PASSAGE TO READ:
---------------

Lets table that for now, but according to the schematic, there is only one blue wire...and it is labeled "light blue". There is a purple and gray...both are ark lamp wires. The white is your main issue on the headlights, cure that and you'll have lights.....that is if it's the only thing ailing it.

It doesn't make sense that it would be broken however, as the S3 works.....


----------



## RepoMan207 (Oct 7, 2008)

Food for thought, if the wires are broken plow side, you can replace the whole light / control harness for a little over $100. Fiher plow part is 8246, I can get you the Western # if so desired.


----------



## schlich92 (Mar 15, 2006)

I went and got a halogen light on it and cleaned it off and it is a gray and white wire that is broke. the light blue is good.


----------



## RepoMan207 (Oct 7, 2008)

Next youll need to pull the valve.

Disconnect the wires to the S2 valve coil.

Remove the packing nut that holds the coil on.

Remove the coil.

Remove the valve.

check the bore for any obstructions with a light.

Anything?


----------



## schlich92 (Mar 15, 2006)

How do you remove the valve? pull it out or.....


----------



## RepoMan207 (Oct 7, 2008)

schlich92;1187530 said:


> I went and got a halogen light on it and cleaned it off and it is a gray and white wire that is broke. the light blue is good.


Good good. The white is for your headlights, the gray is for your....left park light

Once your done with the valve, don't put it back together, there is a few other test for it.

---------------

DATASET ROWS:
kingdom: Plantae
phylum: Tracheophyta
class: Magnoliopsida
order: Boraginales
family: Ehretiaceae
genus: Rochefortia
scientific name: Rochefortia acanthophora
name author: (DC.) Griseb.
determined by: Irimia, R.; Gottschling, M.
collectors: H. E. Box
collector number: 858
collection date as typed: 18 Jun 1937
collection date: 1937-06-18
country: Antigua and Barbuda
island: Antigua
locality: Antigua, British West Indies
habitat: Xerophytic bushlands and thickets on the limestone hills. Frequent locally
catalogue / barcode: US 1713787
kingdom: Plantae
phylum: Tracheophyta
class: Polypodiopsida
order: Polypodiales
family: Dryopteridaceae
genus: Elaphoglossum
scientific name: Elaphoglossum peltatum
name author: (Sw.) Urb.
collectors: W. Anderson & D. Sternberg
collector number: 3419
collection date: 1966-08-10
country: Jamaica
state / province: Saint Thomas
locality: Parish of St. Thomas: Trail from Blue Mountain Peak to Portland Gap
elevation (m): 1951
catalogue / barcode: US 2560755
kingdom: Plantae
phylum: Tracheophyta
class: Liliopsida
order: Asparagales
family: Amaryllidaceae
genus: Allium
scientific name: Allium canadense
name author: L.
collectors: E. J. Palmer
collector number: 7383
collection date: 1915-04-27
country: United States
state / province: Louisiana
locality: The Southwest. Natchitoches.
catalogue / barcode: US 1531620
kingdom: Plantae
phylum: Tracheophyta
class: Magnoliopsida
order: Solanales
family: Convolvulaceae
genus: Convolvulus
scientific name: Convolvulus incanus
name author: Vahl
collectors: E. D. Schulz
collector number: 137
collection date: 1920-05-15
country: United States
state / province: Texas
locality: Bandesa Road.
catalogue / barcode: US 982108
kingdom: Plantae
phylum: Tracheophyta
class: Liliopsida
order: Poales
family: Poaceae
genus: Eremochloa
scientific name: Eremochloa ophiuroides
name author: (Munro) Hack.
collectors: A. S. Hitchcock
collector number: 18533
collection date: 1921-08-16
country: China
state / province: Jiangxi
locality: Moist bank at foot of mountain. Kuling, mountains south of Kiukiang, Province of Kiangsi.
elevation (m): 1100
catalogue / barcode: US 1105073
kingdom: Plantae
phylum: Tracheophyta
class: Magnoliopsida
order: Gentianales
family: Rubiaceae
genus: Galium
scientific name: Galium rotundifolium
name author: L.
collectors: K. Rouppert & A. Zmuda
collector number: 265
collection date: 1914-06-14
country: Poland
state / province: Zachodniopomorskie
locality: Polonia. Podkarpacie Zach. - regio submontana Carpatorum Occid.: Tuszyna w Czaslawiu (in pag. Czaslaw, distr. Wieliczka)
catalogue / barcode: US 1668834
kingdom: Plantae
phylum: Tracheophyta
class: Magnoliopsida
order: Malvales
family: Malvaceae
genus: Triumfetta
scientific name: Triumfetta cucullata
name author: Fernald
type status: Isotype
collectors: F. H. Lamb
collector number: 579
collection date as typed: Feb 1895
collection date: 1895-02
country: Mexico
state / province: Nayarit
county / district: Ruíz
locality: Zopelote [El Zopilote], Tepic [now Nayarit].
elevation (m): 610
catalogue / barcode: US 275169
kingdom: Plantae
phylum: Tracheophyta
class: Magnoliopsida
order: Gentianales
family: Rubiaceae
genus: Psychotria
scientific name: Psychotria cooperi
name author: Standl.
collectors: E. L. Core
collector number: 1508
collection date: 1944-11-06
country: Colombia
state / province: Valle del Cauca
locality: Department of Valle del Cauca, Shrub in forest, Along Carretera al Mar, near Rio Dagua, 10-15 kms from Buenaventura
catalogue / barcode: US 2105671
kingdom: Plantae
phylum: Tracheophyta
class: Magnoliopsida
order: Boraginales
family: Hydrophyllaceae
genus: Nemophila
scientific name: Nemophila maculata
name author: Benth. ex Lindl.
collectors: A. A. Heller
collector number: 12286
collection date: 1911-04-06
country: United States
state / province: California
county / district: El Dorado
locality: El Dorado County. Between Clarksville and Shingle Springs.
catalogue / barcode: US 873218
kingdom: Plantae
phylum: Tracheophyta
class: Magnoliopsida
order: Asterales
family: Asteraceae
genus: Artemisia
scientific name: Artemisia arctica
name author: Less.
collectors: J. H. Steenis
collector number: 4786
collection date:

---------------

REQUIREMENT: In the plow wiring thread, list in order each step that RepoMan207 gives for pulling the valve.

RESPONSE BELOW:
1. Disconnect the wires to the S2 valve coil.
2. Remove the packing nut that holds the coil on.
3. Remove the coil.
4. Remove the valve.
5. Check the bore for any obstructions with a light.